Litigation » Texas Firm Will Cut Hourly Rate In Half For Mexico’s Gun Lawsuit

Texas Firm Will Cut Hourly Rate In Half For Mexico’s Gun Lawsuit

September 3, 2021

Texas Firm Will Cut Hourly Rate In Half For Mexico’s Gun Lawsuit

The law firm representing the Mexican government in a lawsuit targeting major U.S. gun manufacturers is cutting its hourly rate for senior attorneys from $1000 to $500, according to a report from Reuters. Rates for junior lawyers will be capped at $275, and the total for a year’s billings will be capped at $1 million unless both parties agree otherwise, The billing information for plaintiff law firm Shadowen PLLC, based in Austin, was made public as part of a filing required by DOJ under the Foreign Agents Registration Act, which requires U.S. law, lobbying and public relations firms to disclose certain advocacy relationships with foreign clients.

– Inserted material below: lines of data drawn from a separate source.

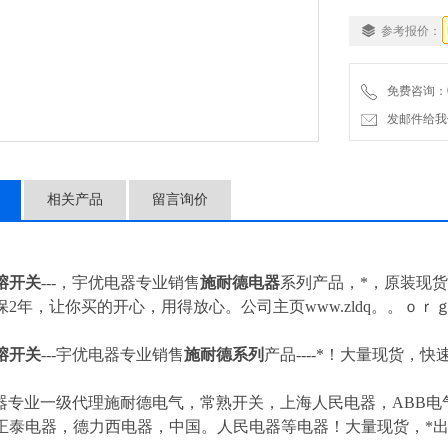
参考报价：
免费咨询：057
发邮件给我们：4
相关产品
留言询价
熔开关
---，宇优电器专业销售
施耐德电器
系列产品，*，原装现货
2年，让你买的开心，用得放心。公司主页www.zldq。。ｏｒ
熔开关
---
宇优电器专业销售
施耐德系列
产品----*！大量现货，快
器专业一级代理施耐德电气，常熟开关，上海人民电器，ABB电气
正泰电器，德力西电器，中国。人民电器等电器！大量现货，*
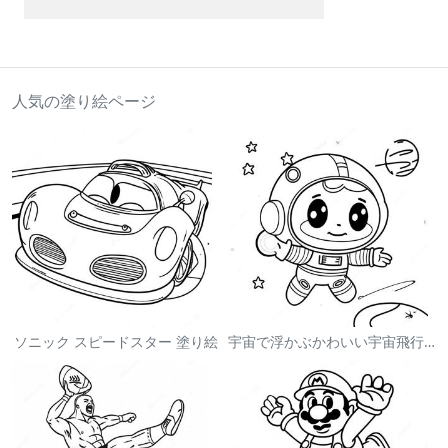
人気の塗り絵ページ
ソニック スピードスター 塗り絵
宇宙で浮かぶかわいい宇宙飛行士 塗り絵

As explained by New York Times correspondent Natalie Kitroeff on “The Daily” program, the plaintiff’s case rests on two main arguments. The first targets what the defendant companies do, or fail to do, to prevent so-called straw purchases of their products.  According to the Mexican government, as many as 90 percent of guns recovered in Mexico were smuggled across the border from the U.S., where they were originally purchased by straw buyers. (It’s extremely difficult for a private party to buy a gun legally in Mexico, and assault weapons purchases are out of the question.)

The second argument, echoing a strategy in a case brought by some family members of children who were gunned down at Sandy Hook Elementary School, relies on an exception to the Protection of Lawful Commerce in Arms Act, or PLCAA. That law, intended to protect gun manufacturers from liability for crimes committed using their products, includes an exception that may apply when the allegation relates to how the product is marketed. Mexico is also invoking one argument that apparently has never been made: that the PLCAA does not apply when the cited crimes occur outside the United States.

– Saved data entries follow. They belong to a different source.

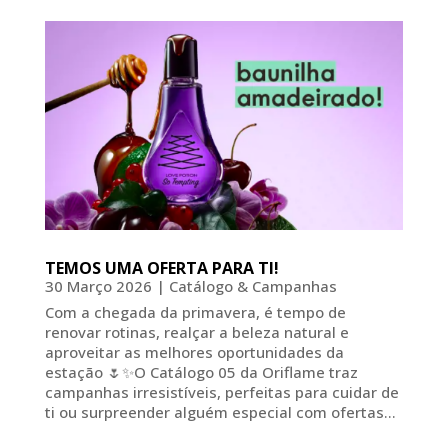
TEMOS UMA OFERTA PARA TI!
30 Março 2026
|
Catálogo & Campanhas
Com a chegada da primavera, é tempo de
renovar rotinas, realçar a beleza natural e
aproveitar as melhores oportunidades da
estação 🌷✨O Catálogo 05 da Oriflame traz
campanhas irresistíveis, perfeitas para cuidar de
ti ou surpreender alguém especial com ofertas...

This case is widely acknowledged to be a longshot, according to Kitroeff, but she notes the Mexican government “is pursuing what appears to be an entirely novel legal argument, so it’s hard to say how the court is going to read that.”

Attorney Nick Shadowen, one of two Shadowen brothers on the gun case, says in an article on the firm’s website that we have “the firepower we need, and if we need more – we’ll get it.” They’ve received offers of help, he says, from some large national plaintiff firms and lawyers from the Brady Campaign to Prevent Gun Violence.